Friday, December 11, 2009

on the setting of goals

Last week, my friend Bonnie wrote a post on impaired executive function, which focused on her knowing what her goals are but needing to figure out how to get herself to focus on them on a day-to-day level. We had a lot of back-and-forth in chat about setting long-term goals and how we translate that to actually working on them. I tossed off a comment about having monthly goals and drawing weekly goals from them, and then I realized that I don't, not usually.

Here's the way this year has gone:
  • I came up with a short list of goals.

  • I created a spreadsheet, with different writing areas as rows and months as columns, and plugged the anticipated work into slots, thus giving myself monthly targets. (I also marked off August as vacation time, though the actual vacation was mid-July to mid-August.) Some things got put on the spreadsheet that were not in my goals, such as "post to Random Walks T/Th."

  • Every week, on the Daily Page & Word Count forum at Forward Motion for Writers, I would post a list of things I planned to work on that week -- including paying work, family events, and writing primarily determined by deadline. (Yes, the "Daily" forum is generally used on a week-by-week basis, with daily posting of progress. It's the way it has evolved.)

  • At the end of each month, I looked at how I was doing compared to my initial annual goals. I also created an updated worksheet in the spreadsheet, showing what was actually accomplished through that month and changes to the plan coming up. Some things (such as the aforementioned blog posts) got carried over, even though I wasn't doing them.

Now, a few years back, I read David Allen's Getting Things Done. I implemented part of it (I'd never heard of a tickler file before, but it's been great for getting bills paid, as long as I'm good at checking it.), tried part of it (the brain dump of projects took too long . . . ), and said, "Are you out of your mind? I don't have time for that!" to other parts (the weekly review).

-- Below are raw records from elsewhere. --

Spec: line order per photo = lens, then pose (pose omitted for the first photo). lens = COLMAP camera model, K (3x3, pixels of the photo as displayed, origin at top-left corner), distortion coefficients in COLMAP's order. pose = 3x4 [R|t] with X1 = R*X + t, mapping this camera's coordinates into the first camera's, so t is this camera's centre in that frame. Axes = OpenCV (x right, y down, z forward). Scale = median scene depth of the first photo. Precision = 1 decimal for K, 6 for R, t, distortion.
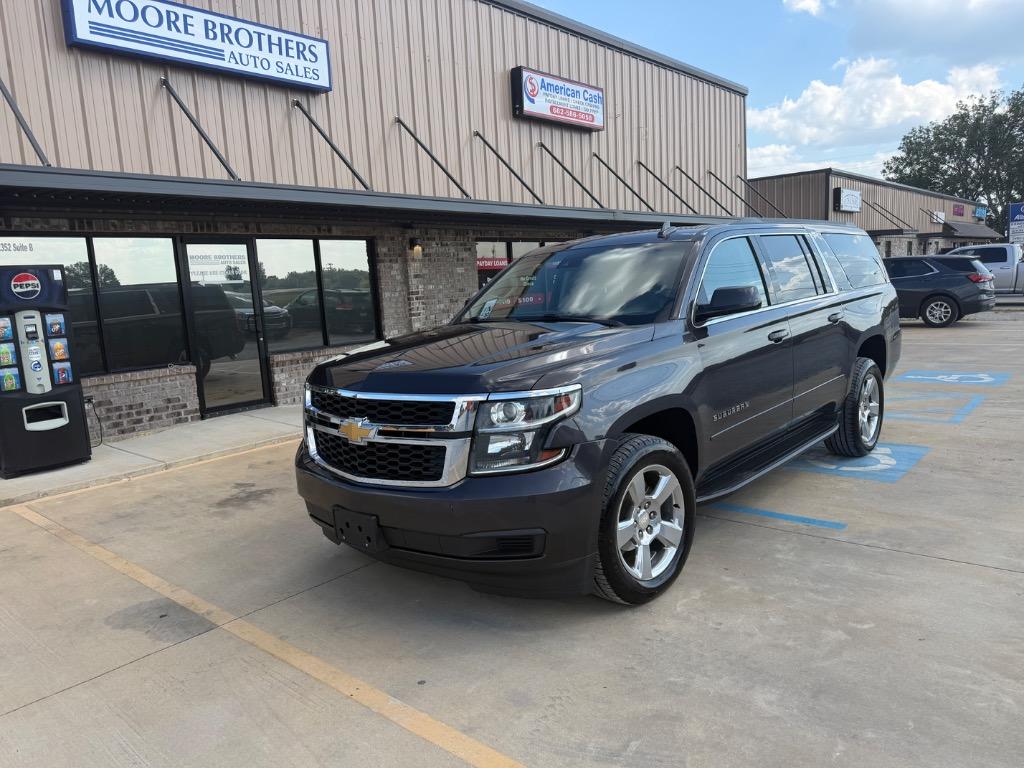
lens RADIAL K [[725.3, 0, 508.2], [0, 725.3, 386.1], [0, 0, 1]] dist [0.016089, -0.019019]
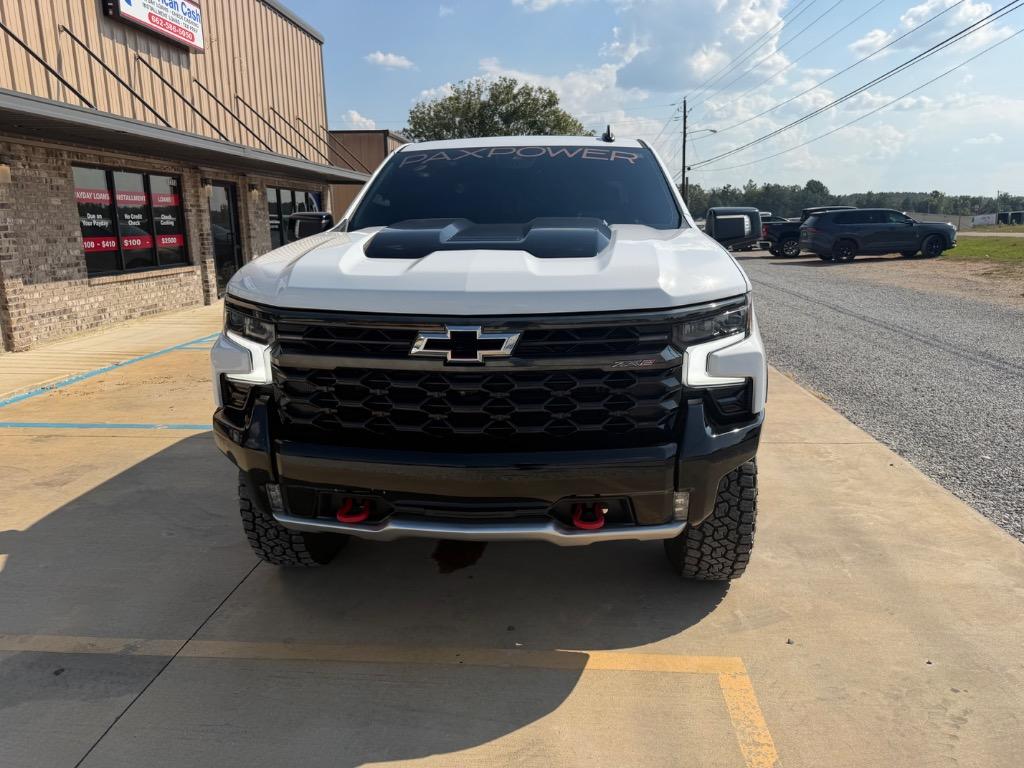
lens RADIAL K [[734.9, 0, 515.3], [0, 734.9, 385.5], [0, 0, 1]] dist [0.001426, -0.003922]
pose [[0.797487, -0.085495, 0.597248, -0.219339], [0.053210, 0.996018, 0.071529, 0.008140], [-0.600986, -0.025264, 0.798860, 0.080939]]
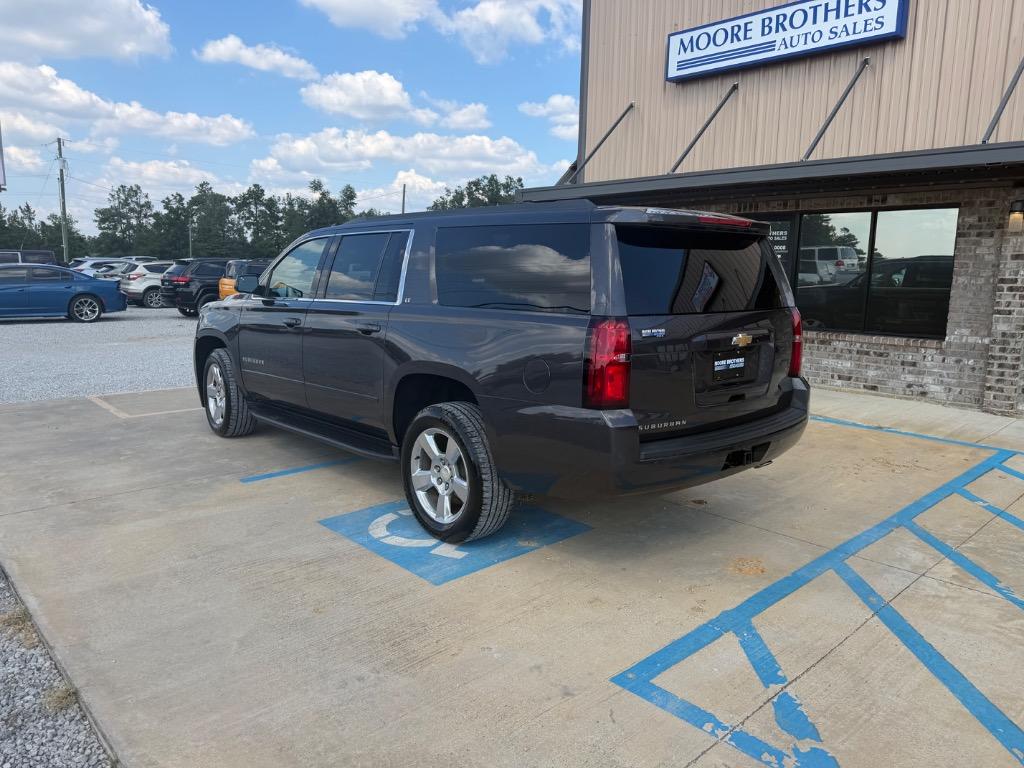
lens RADIAL K [[729.8, 0, 508.5], [0, 729.8, 382.5], [0, 0, 1]] dist [0.009132, -0.008841]
pose [[-0.102965, 0.210120, -0.972238, 0.783807], [-0.150819, 0.962835, 0.224061, -0.152544], [0.983185, 0.169702, -0.067448, 0.747061]]
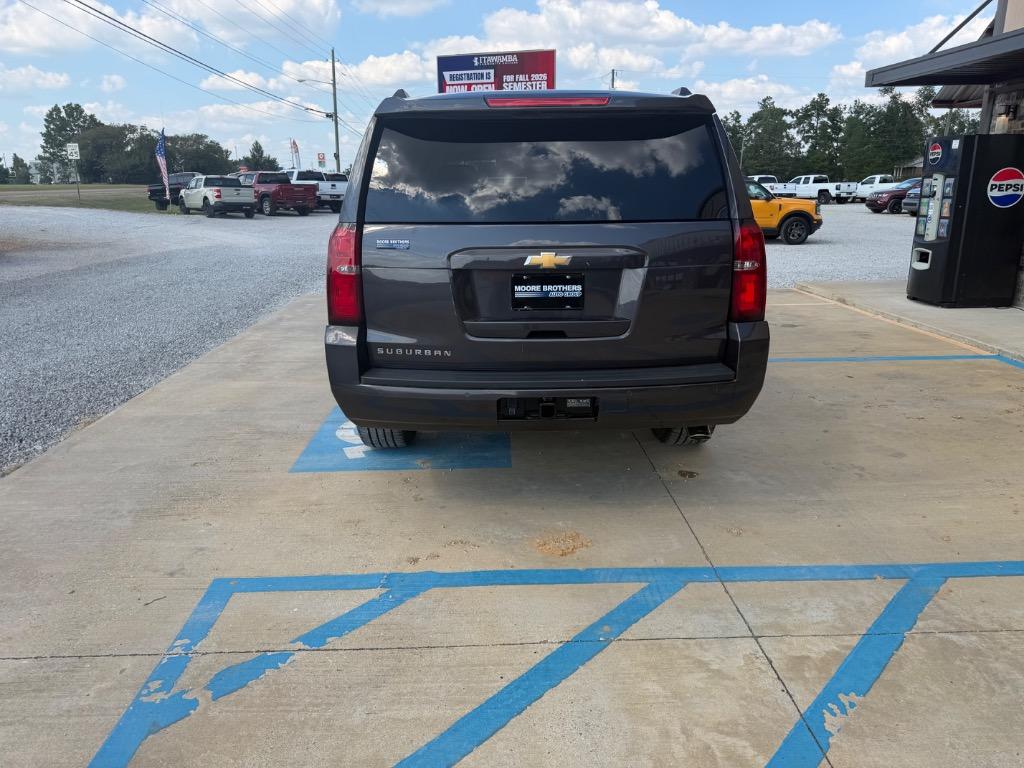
lens RADIAL K [[725.2, 0, 505.8], [0, 725.2, 385.8], [0, 0, 1]] dist [0.035710, -0.048448]
pose [[-0.735382, 0.242190, -0.632896, 0.583254], [-0.046205, 0.913860, 0.403393, -0.181336], [0.676076, 0.325891, -0.660846, 1.074584]]
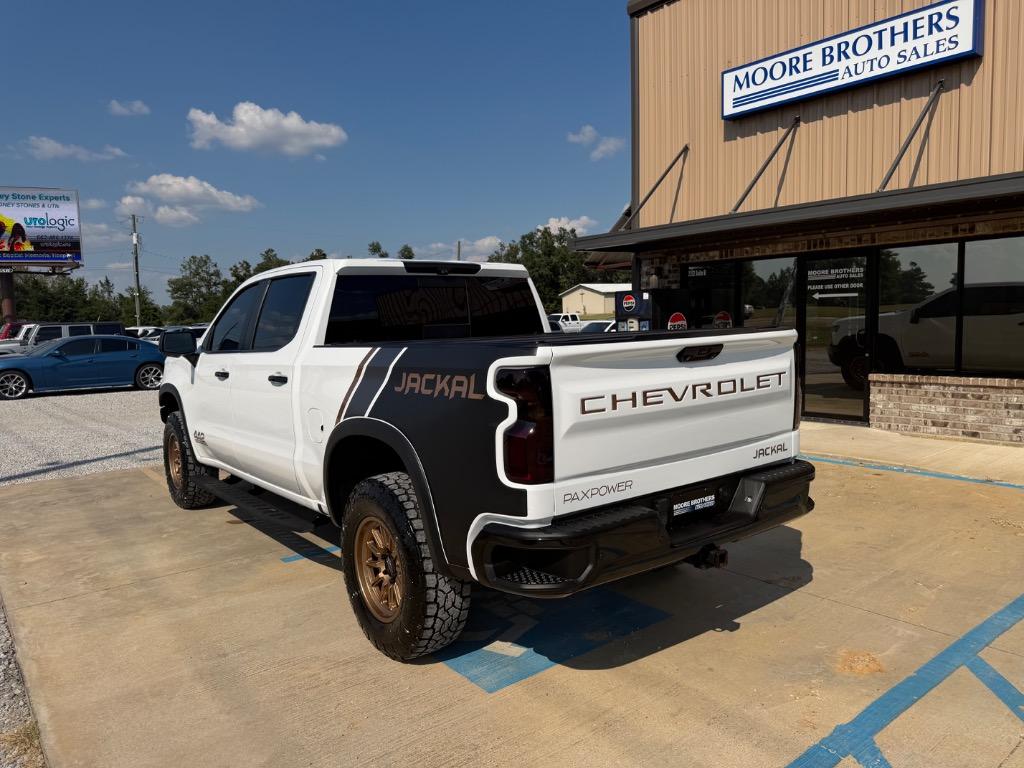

It dawned on me this week that I already do a weekly review. Every week, I sit down and figure out how I did on my goals for that week and write down what I plan to work on for the next week. I just don't implement it fully. I don't look at my monthly or annual goals to see what I should be working on if I want to get to where I want to go. I also don't look at the "Someday/Maybe" list to see whether there's something I should be adding in because it fits where I am at the moment.

Next Action (Okay, not really, but it's more GTD-speak than "now on my to-do list"): Review the section on weekly reviews in the GTD book and start implementing it more fully in my week.

Of course, this doesn't address Bonnie's original question. I've got a week's worth of things to work on (some from this week include crit for Myrrdin, write on Jim Bob or Sundered Sword or both, work on short stories) and no really good way to get myself to sit down and do any one of them at a given time. (And on weeks like this, broken up by family and personal illness, little inclination to do any of them.)

I do try, of course. Some things are dictated by deadline -- a lot of my paying work, for example. Some things I find go best if I consistently do a bit each day -- such as when I'm doing a crit -- I like to do enough each day to immerse myself in the story, but not so much that I'm not getting my own work done. I find about 30 pages a day is a good target (not that I did that this week).

So, in addition to working on that weekly review, which should help me break long-term goals down into more manageable chunks, I may be experimenting with weekly-to-daily translations during this next year as well. Check back for further updates.